EXERCISE |
Quote the alignment documentation word for word, starting with "The align recipe" and going on through "six alignment algorithms.".

PAGE EXTRACT |
Alignment¶

The align recipe aligns a language model with human preferences using reinforcement learning from human feedback (RLHF) and related methods. xaytune supports six alignment algorithms.

Methods¶

Method	Full Name	Data Required	Description
`dpo`	Direct Preference Optimization	Preference pairs	Offline, no reward model needed
`grpo`	Group Relative Policy Optimization	Prompts + reward fn	Online, group-based advantage estimation
`orpo`	Odds Ratio Preference Optimization	Preference pairs	Combined SFT + preference, single stage
`simpo`	Simple Preference Optimization	Preference pairs	Reference-free variant of DPO
`ppo`	Proximal Policy Optimization	Prompts + reward fn	Classic RLHF with reward model
`reinforce`	REINFORCE	Prompts + reward fn	Policy gradient with reward signal

Python API¶

import xaytune

# DPO alignment
state = xaytune.align(
    model="meta-llama/Llama-3.1-8B-Instruct",
    dataset="data/preferences.jsonl",
    method="dpo",
    format="preference",
    num_epochs=1,
    learning_rate=5e-6,
)

DATASET CONTENT |

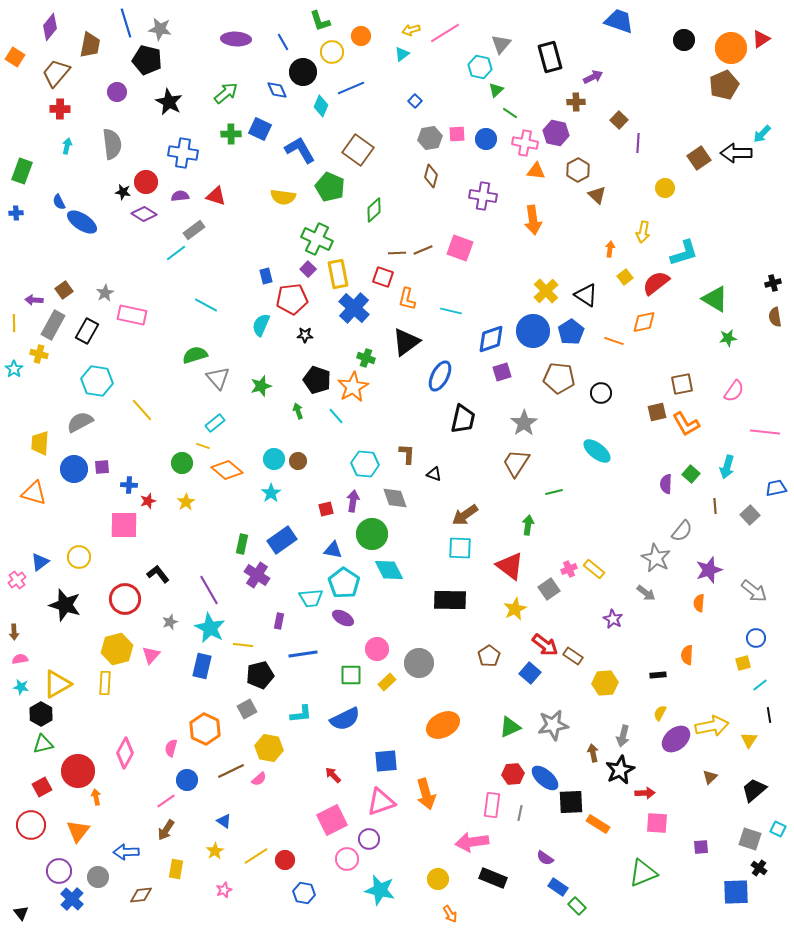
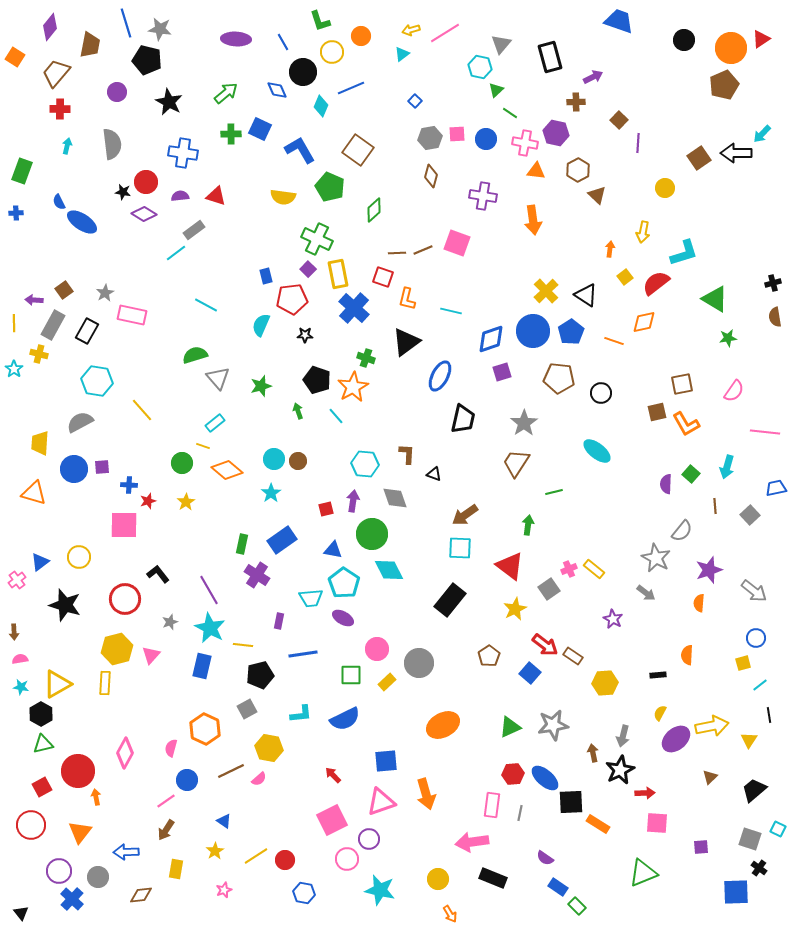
pink square at (460, 248): moved 3 px left, 5 px up
black rectangle at (450, 600): rotated 52 degrees counterclockwise
orange triangle at (78, 831): moved 2 px right, 1 px down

RESULT OF THIS EXERCISE |
The align recipe aligns a language model with human preferences using reinforcement learning from human feedback (RLHF) and related methods. xaytune supports six alignment algorithms.